# [Brief]
Go through the data line by line and count the lines that hold "following". Reply with the total only.

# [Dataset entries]
━━━━━━━━━━━━━━━━
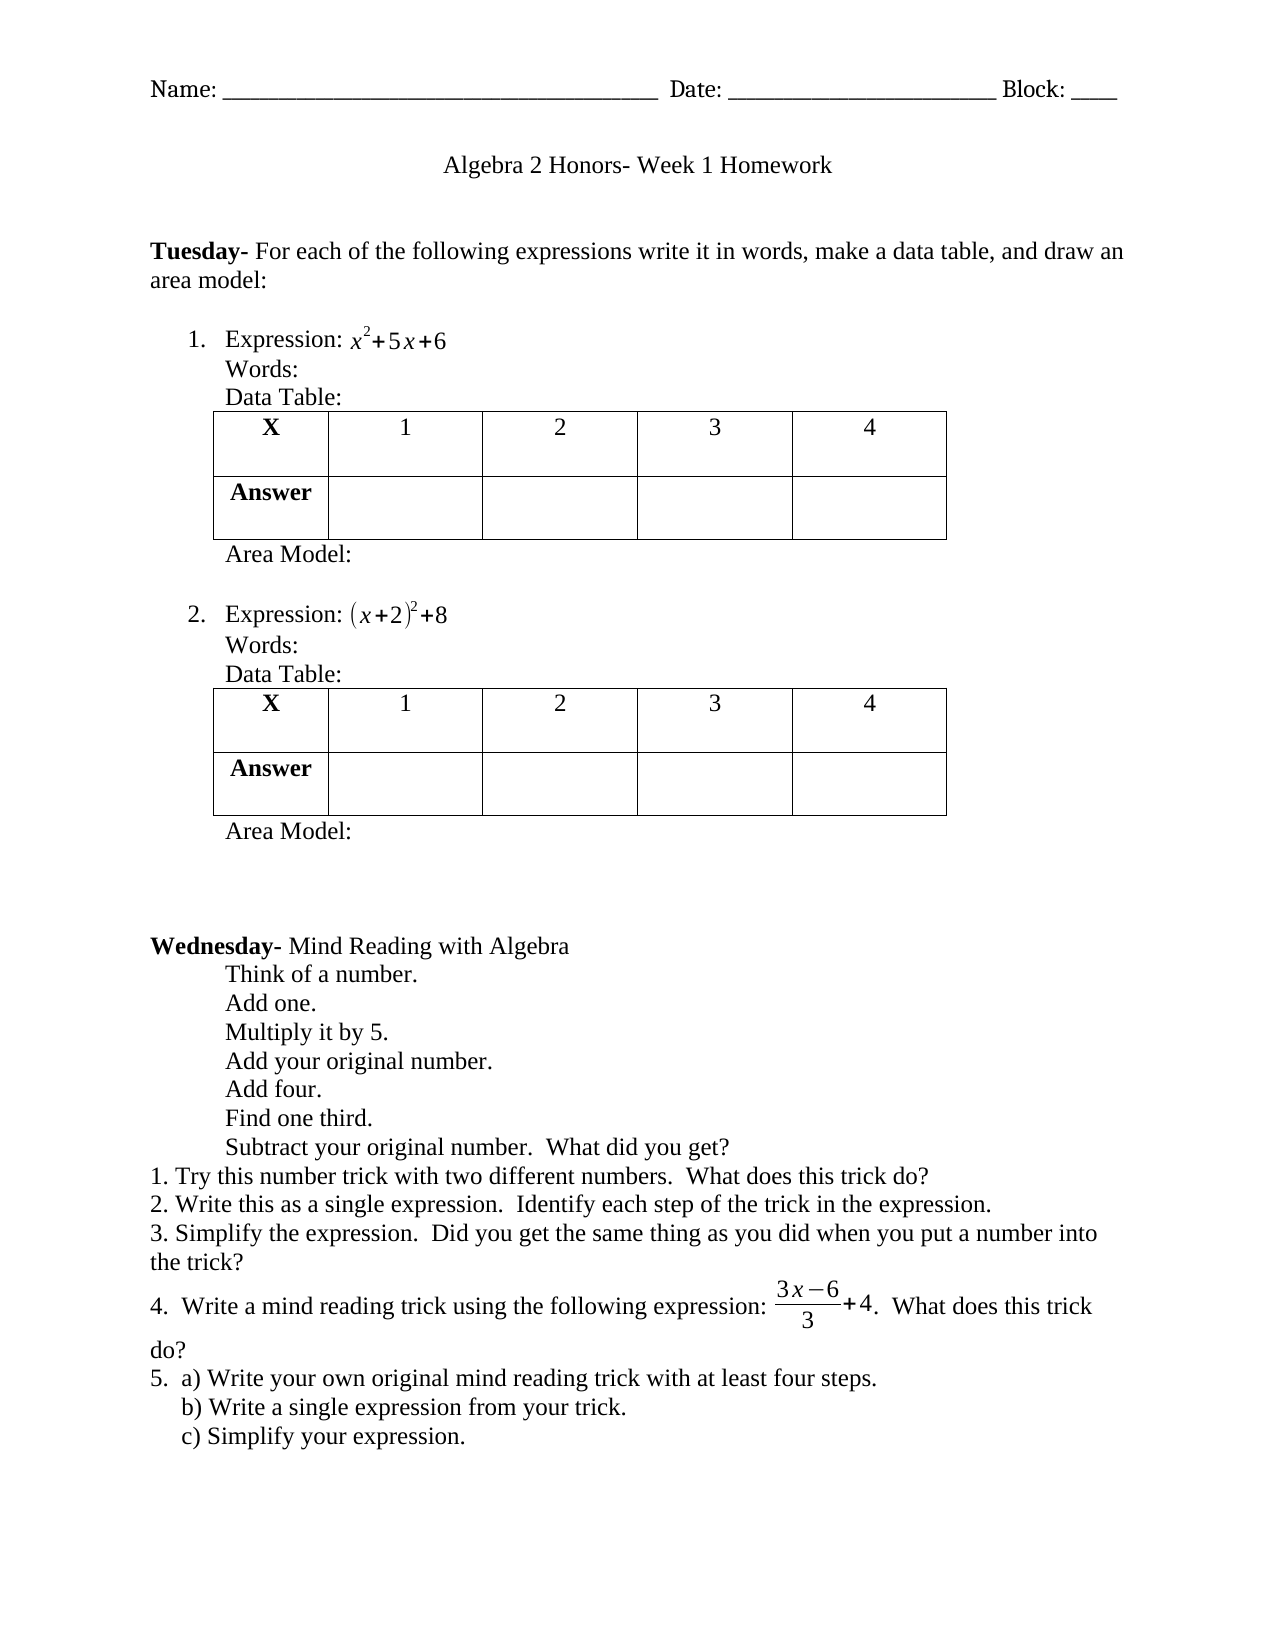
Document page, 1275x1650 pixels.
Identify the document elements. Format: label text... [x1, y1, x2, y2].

table_header 3 [638, 689, 792, 752]
table_cell [793, 477, 946, 538]
table_cell [483, 477, 637, 538]
list Data Table: [225, 659, 1125, 687]
text 2. Write this as a single expression. Identify each step of the trick in the expression. [150, 1189, 1125, 1218]
list Data Table: [225, 382, 1125, 411]
table_header 2 [483, 689, 637, 752]
text Add four. [150, 1074, 1125, 1103]
table_cell [483, 753, 637, 815]
text Subtract your original number. What did you get? [150, 1132, 1125, 1161]
table_cell Answer [214, 477, 328, 538]
text b) Write a single expression from your trick. [150, 1392, 1125, 1421]
text 3. Simplify the expression. Did you get the same thing as you did when you put a number into the trick? [150, 1218, 1125, 1276]
text 1. Try this number trick with two different numbers. What does this trick do? [150, 1161, 1125, 1189]
text Add one. [150, 988, 1125, 1017]
table_cell Answer [214, 753, 328, 815]
text Algebra 2 Honors- Week 1 Homework [150, 150, 1125, 179]
table_header X [214, 412, 328, 476]
list Expression: [187, 322, 1125, 354]
table_header 1 [329, 412, 482, 476]
table_cell [329, 477, 482, 538]
list Words: [225, 354, 1125, 382]
text Wednesday- Mind Reading with Algebra [150, 931, 1125, 959]
text Add your original number. [150, 1046, 1125, 1074]
text Area Model: [150, 816, 1125, 844]
text Think of a number. [150, 959, 1125, 988]
table_header 2 [483, 412, 637, 476]
table_cell [793, 753, 946, 815]
table_cell [638, 477, 792, 538]
text Find one third. [150, 1103, 1125, 1132]
table_header 1 [329, 689, 482, 752]
text Tuesday- For each of the following expressions write it in words, make a data table, and draw an area model: [150, 236, 1125, 294]
table_header 4 [793, 689, 946, 752]
text 5. a) Write your own original mind reading trick with at least four steps. [150, 1363, 1125, 1392]
text Words: [150, 630, 1125, 659]
list Expression: [187, 597, 1125, 630]
table_header X [214, 689, 328, 752]
text Area Model: [150, 539, 1125, 568]
table_header 4 [793, 412, 946, 476]
table_cell [638, 753, 792, 815]
table_header 3 [638, 412, 792, 476]
text c) Simplify your expression. [150, 1421, 1125, 1450]
text 4. Write a mind reading trick using the following expression: . What does this trick do? [150, 1276, 1125, 1363]
text Multiply it by 5. [150, 1017, 1125, 1046]
table_cell [329, 753, 482, 815]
━━━━━━━━━━━━━━━━
# [Task result]
2